Deux coalitions face à face.

Deux coalitions semblent se dessiner au lendemain des urnes.

Une coalition de gauche qui regroupe le Mouvement des verts et de gauche (11 sièges), l’Alliance social-démocrate (7 sièges) et le parti pirate (6 sièges). Avec 24 députés, elle est loin d’atteindre la majorité au parlement (32 députés sur 63) et l’on ne voit pas bien avec qui elle pourrait s’allier.

Une coalition de centre-droit qui regroupe le parti de l’indépendance (16 sièges), le parti du progrès (8 sièges), le parti du centre (7 sièges) et Renaissance (4 sièges). Deux problèmes risquent toutefois de se poser. D’une part, une coalition à quatre partis est fragile, comme vient de nous montrer la chute du précédent gouvernement, qui ne comptait que trois formations. D’autre part, comment (ré)concilier des mouvements, issus de scission et de désaccords au sein des partis traditionnels ? Renaissance est née de la branche « europhile » du parti de l’indépendance. Le parti du centre, quant à lui, vient de la volonté d’un homme, Sigmundur Davíð Gunnlaugsson, de former un mouvement à lui, après son éviction de la présidence du parti du progrès.

 

L’entrée du populisme au parlement.

Alors que l’Islande semblait jusqu’ici à l’écart de la vague populiste qui submerge l’Europe (France, Allemagne, Autriche…), un parti de cette tendance, le parti du peuple, fait son entrée au parlement, y envoyant quatre députés. La campagne, aux relents xénophobes et anti-immigrés, sur fond d’islamisation rampante, a fait mouche dans un pays où près de 10 % de la population sont nés à l’extérieur du pays, même si la présidente du mouvement, Inga Sæland, a mis en sourdine ces thèmes, face aux nombreuses critiques. Elle s’est tout de même autoproclamée la « Marine Le Pen islandaise ».
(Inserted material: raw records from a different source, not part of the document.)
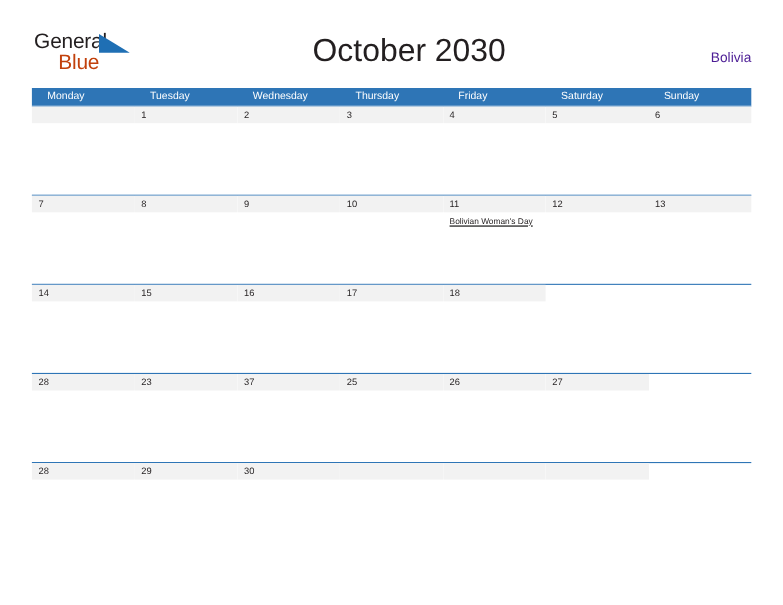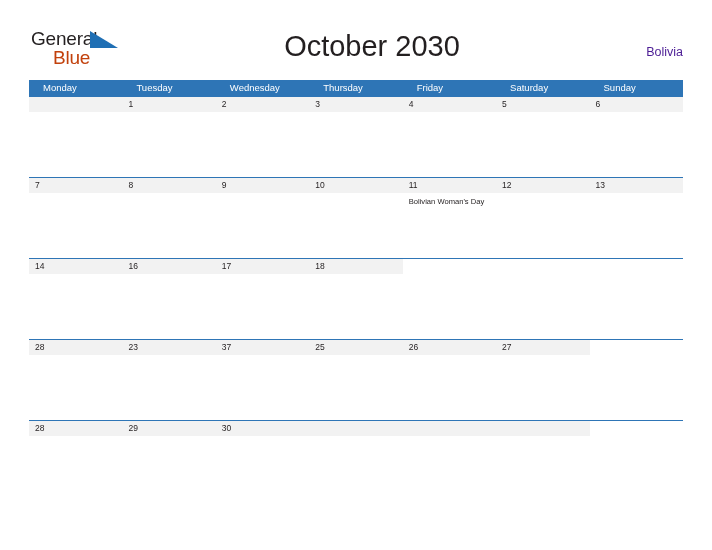--- a/index.html
+++ b/index.html
@@ -148,20 +148,21 @@
     font-family: "Liberation Sans", sans-serif;
     white-space: nowrap;
     overflow: hidden;
   }
   .day-number.empty {
     color: transparent;
   }
   .day-events {
     padding: 4px 7px 0 6px;
     box-sizing: border-box;
+    text-decoration: underline;
   }
   .event {
     font-size: 7.6px;
     line-height: 10.5px;
     color: #231f20;
     font-family: "Liberation Sans", sans-serif;
     word-wrap: break-word;
   }
 </style>
 </head>
@@ -255,20 +256,23 @@
             </div>
           </div>
         </div>
         <div class="week">
           <div class="week-rule"></div>
           <div class="week-cells">
             <div class="day-cell">
               <div class="day-number">14</div>
             </div>
             <div class="day-cell">
+              <div class="day-number">15</div>
+            </div>
+            <div class="day-cell">
               <div class="day-number">16</div>
             </div>
             <div class="day-cell">
               <div class="day-number">17</div>
             </div>
             <div class="day-cell">
               <div class="day-number">18</div>
             </div>
           </div>
         </div>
Quelle sera l’attitude de ce parti ? Si son discours populiste repousse les formations conservatrices et libérales, ses positions économiques, au contraire d’un front national français, les en rapprochent.

 

Déception et contre-exemple.

Grande déception pour ceux qui, dans le monde, regardaient ces élections avec envie, pensant qu’une fois encore, les Islandais pourraient servir de modèle. Un éditorial récent de François Clémenceau, sur Europe 1, proclamait « L’Islande a beaucoup à nous apprendre sur la démocratie ». Certes, les Islandais ont eu une attitude exemplaire lors de la crise de 2008, montrant qu’ils refusaient de se voir imposer des mesures d’austérité, rejetées par deux référendums, contrairement à la Grèce ou au Portugal. Mais ils montrent surtout qu’ils ont la mémoire courte et que les politiques trempés dans des scandales n’ont pas trop de soucis à se faire, à l’instar, chez nous, d’un Balkany.

 

En conclusion.

Les élections laissent désormais place aux tractations politiques pour former un gouvernement. Arrivé en tête, Bjarni Benediktsson devrait voir lui échoir cette mission, par le président de la république. En cas d’échec, ce dernier pourrait se tourner vers la présidente du Mouvement des verts et de gauche, Katrín Jakobsdóttir. Quelle que soit l’option choisie, ces tractations devraient durer plusieurs semaines ; il avait fallu plus de deux mois, en 2016, pour former le gouvernement.